**Problems to work on:**
1/ Decide whether each statement agrees with the Chateau Marmont notes below, answering yes or no and quoting the deciding words: (a) Fred Horowitz chose the building site in 1926. (b) The building was designed with nine stories. (c) Chateau Hollywood was the name finally chosen.
2/ According to the Chateau Marmont notes below, on what date did the building open to the public?
3/ List every name for the building that the Chateau Marmont notes below say was considered.

**Quoted passage:**
........

Chateau Marmont

(1930s)* – Postcard image of the Chateau Marmont in West Hollywood.  


Historical Notes

In 1926 Fred Horowitz, a prominent Los Angeles attorney, chose the site at Marmont Lane and Sunset Boulevard to construct an apartment building. Horowitz had recently traveled to Europe for inspiration and returned to California with photos of a Gothic Chateau along the Loire River. In 1927 Horowitz commissioned his brother-in-law, European-trained architect Arnold A. Weitzman, to design the seven-story, L-shaped building based on his French photos. When deciding upon a name for the building, Chateau Sunset and Chateau Hollywood were rejected in favor of Chateau Marmont, a name conceived by the small street running across the front of the property.*





(1940s)* – Photo showing the Chateau Marmont Hotel located at 8221 Sunset Boulevard.  


Historical Notes

On February 1, 1929, Chateau Marmont opened its doors to the public as the newest residence of Hollywood. Local newspapers described the Chateau as “Los Angeles’s newest, finest and most exclusive apartment house ... superbly situated, close enough to active businesses to be accessible and far enough away to insure quiet and privacy.”

........

[Saved data entries]
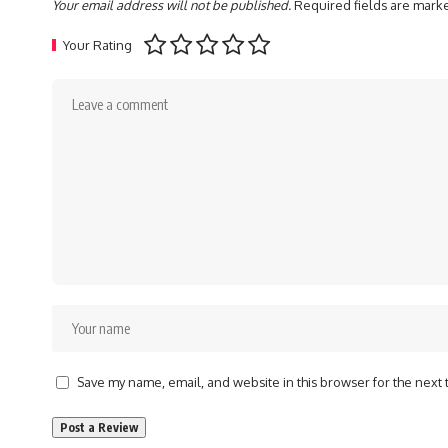
Your email address will not be published.
Required fields are mar
Your Rating
Save my name, email, and website in this browser for the next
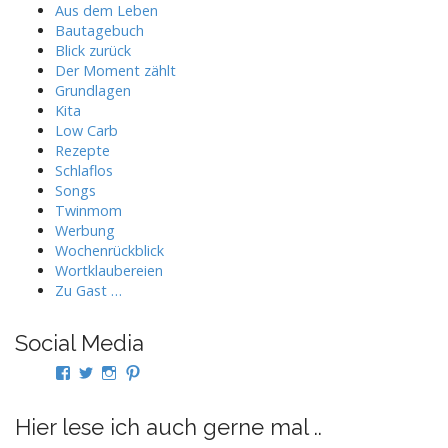
Aus dem Leben
Bautagebuch
Blick zurück
Der Moment zählt
Grundlagen
Kita
Low Carb
Rezepte
Schlaflos
Songs
Twinmom
Werbung
Wochenrückblick
Wortklaubereien
Zu Gast …
Social Media
Profil
Profil
Profil
Profil
von
von
von
von
twindad.de
twindad_de
twindad.de
twindad_de
auf
auf
auf
auf
Hier lese ich auch gerne mal ..
Facebook
Twitter
Instagram
Pinterest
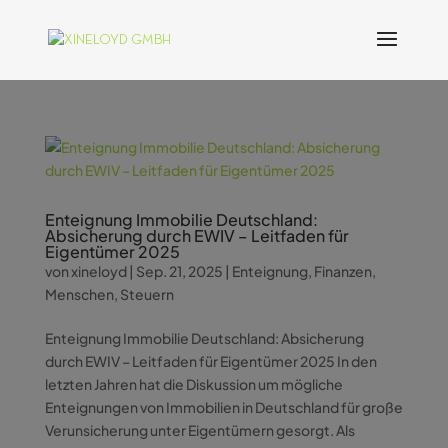
Enteignung Immobilie Deutschland:
Absicherung durch EWIV – Leitfaden für
Eigentümer 2025
von
xineloyd
|
Sep. 21, 2025
|
Enteignung
,
Finanzen
,
Menschen
,
Steuern
Enteignung Immobilie Deutschland: Absicherung
durch EWIV – Leitfaden für Eigentümer 2025 In den
letzten Jahren hat die Diskussion um mögliche
Enteignungen von Immobilien in Deutschland für große
Verunsicherung unter Eigentümern gesorgt. Als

........

**Answers for this exercise:**
1/
(a) Yes: "In 1926 Fred Horowitz, a prominent Los Angeles attorney, chose the site at Marmont Lane and Sunset Boulevard to construct an apartment building."
(b) No: "the seven-story, L-shaped building"
(c) No: "Chateau Sunset and Chateau Hollywood were rejected in favor of Chateau Marmont"

2/ February 1, 1929

3/ Chateau Sunset, Chateau Hollywood, Chateau Marmont